Siyasi durum gerekli reformları engelliyor
Hamburglu sosyolog Yaşar Aydın güvensizliğin nedenlerini Deutsche Welle'ye şöyle sıraladı:
"Türkiye'deki siyasi gelişmeler ve öncelikle de başarısız darbe girişimi, anayasa referandumu ve referandumun yol açtığı siyasi çalkantılar zaruri ekonomik reformların yapılmasına imkân tanımadı."
Aydın problemin kaynağını devletin zirvesinde görüyor. Ona göre "Cumhurbaşkanı Erdoğan sürekli faizlerin düşürülmesini talep etmekle, kendi prestijini sağlamlaştırmak için ekonomik popülizm yapmış oluyor".
Türkiye'nin ekonomik reformlara ne kadar ihtiyacı olduğunu rakamlar da gözler önüne seriyor. Kadınların çalışan nüfus içindeki payı yüzde 28 dolayında. (OECD ortalaması yüzde 48,5) İşsizlik yüzde 12'nin altına düşmüyor. Önümüzdeki 12 aylık dönemde ödenmesi gereken dış borçlar 144 milyar Euro'yu buluyor. Eylül ayı enflasyon oranı yüzde 11,2 olarak açıklanmıştı. Yıl bazında yüzde 23 oranında artan dış ticaret açığı ağustos ayında 4,6 milyar Euro'ya çıkmıştı.
Heyetler arası görüşme
Hatice Karahan belki iyimser mizacından dolayı, belki de görevi icabı Türkiye'yi dışa olumlu göstermek zorunluluğunu hissetmesinden, Türk ekonomisinin doğru yolda olduğunu söylüyor. Cumhurbaşkanlığı ekonomiden sorumlu başdanışmanı Deutsche Welle'ye verdiği demeçte, "Türkiye'nin her zaman küresel, bölgesel ve iç krizlere ne kadar dayanıklı olduğunu gösterdiğini" belirttikten sonra sözlerini şöyle sürdürdü: "Maalesef geçmişte bir dizi yanlış anlamalar oldu.

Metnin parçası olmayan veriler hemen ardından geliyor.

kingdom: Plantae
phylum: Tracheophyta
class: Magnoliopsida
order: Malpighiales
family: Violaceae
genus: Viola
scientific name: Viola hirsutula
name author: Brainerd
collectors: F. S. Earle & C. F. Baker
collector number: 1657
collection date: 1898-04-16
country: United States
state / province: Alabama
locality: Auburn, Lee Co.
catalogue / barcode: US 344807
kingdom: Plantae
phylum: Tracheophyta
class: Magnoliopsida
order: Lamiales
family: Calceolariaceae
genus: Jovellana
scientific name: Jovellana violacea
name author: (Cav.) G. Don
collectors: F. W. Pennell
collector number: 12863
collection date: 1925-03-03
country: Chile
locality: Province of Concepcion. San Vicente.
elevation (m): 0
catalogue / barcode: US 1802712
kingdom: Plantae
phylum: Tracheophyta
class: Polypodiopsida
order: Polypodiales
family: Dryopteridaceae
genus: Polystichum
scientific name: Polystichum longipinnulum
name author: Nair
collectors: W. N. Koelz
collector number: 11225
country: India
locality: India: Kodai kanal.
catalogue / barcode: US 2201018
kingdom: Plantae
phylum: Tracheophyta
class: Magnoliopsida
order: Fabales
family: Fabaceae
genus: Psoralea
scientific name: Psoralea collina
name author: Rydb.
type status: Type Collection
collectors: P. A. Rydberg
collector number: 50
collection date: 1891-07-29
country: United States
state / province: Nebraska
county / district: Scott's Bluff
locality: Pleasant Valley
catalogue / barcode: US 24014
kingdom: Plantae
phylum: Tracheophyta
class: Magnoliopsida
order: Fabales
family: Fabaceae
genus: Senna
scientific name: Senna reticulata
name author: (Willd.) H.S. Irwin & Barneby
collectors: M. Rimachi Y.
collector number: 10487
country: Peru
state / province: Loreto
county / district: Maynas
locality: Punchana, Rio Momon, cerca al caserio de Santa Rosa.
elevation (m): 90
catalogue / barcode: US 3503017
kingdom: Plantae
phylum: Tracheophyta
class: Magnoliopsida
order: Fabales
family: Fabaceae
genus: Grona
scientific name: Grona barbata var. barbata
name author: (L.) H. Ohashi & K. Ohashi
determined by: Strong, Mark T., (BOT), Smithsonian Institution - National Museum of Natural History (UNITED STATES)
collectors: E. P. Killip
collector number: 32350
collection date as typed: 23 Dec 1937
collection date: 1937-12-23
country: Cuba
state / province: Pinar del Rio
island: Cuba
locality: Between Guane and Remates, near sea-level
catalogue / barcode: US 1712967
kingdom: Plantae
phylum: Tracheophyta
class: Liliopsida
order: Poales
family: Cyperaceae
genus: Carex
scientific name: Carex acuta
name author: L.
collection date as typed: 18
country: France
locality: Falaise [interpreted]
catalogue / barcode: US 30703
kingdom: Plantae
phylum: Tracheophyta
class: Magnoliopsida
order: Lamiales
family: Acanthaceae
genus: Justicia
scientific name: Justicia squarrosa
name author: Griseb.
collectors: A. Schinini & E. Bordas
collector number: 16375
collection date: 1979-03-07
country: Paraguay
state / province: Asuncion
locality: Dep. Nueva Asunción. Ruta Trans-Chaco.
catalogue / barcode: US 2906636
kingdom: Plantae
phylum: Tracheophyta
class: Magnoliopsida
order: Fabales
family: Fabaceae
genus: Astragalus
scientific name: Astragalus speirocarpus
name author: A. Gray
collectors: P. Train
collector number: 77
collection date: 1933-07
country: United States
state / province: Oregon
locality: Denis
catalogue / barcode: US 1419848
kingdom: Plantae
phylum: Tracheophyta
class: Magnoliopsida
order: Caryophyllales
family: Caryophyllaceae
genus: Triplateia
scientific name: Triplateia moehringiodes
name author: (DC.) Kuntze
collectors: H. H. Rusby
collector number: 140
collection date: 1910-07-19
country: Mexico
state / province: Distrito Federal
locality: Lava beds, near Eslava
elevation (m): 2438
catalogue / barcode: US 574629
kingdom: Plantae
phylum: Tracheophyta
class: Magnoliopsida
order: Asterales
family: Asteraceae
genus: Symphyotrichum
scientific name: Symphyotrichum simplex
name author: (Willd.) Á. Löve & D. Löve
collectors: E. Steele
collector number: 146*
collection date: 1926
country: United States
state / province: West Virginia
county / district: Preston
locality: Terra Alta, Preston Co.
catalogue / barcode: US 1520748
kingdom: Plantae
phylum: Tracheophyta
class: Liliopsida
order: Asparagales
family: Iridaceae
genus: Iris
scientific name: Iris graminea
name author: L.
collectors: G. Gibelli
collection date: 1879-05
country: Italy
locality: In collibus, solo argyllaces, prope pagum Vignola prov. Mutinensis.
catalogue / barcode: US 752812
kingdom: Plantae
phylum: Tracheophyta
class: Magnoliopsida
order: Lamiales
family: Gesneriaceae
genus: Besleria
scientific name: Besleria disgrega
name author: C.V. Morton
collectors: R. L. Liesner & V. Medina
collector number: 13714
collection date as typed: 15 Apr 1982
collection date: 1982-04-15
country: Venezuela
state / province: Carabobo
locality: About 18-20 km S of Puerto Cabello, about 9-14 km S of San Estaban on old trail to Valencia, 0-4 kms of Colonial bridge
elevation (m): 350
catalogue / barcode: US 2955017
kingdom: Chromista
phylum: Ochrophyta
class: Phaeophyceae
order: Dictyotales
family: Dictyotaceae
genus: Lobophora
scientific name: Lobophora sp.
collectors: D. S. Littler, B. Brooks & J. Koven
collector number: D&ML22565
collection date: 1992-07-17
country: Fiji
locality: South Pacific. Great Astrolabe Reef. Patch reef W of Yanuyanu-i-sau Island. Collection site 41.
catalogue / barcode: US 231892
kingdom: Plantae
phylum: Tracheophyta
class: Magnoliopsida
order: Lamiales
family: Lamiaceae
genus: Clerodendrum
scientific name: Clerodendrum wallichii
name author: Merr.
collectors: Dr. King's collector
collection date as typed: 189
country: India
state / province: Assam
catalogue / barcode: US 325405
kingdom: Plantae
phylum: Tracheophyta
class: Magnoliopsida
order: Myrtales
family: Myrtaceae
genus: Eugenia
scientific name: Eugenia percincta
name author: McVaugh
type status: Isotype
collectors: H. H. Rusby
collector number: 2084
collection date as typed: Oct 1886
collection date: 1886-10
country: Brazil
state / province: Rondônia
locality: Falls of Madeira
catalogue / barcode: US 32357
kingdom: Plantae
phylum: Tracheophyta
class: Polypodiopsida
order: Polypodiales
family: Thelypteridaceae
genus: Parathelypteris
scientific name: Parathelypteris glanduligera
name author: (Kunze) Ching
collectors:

Bunları birlikte aşmamız gerekir. Türk ekonomisini kapsamlı bir şekilde anlayabilmek doğru bilgiler vererek mümkün olur." Hatice Karahan son olarak "ekonomik diplomasi ve iletişimin gücüne inandığını" belirtti.
Diplomasi ve iletişim Türkiye ile ABD arasındaki vize krizinin aşılmasında da önemli rol oynayabilir. Önümüzdeki hafta üst düzey bir Amerikan heyeti görüşmelerde bulunmak üzere Ankara'ya gidecek. Görüşmelerin ardından alınacak siyasi kararların etkisini ekonomik gelişmeyle ilgili rakamlar gözler önüne serecek.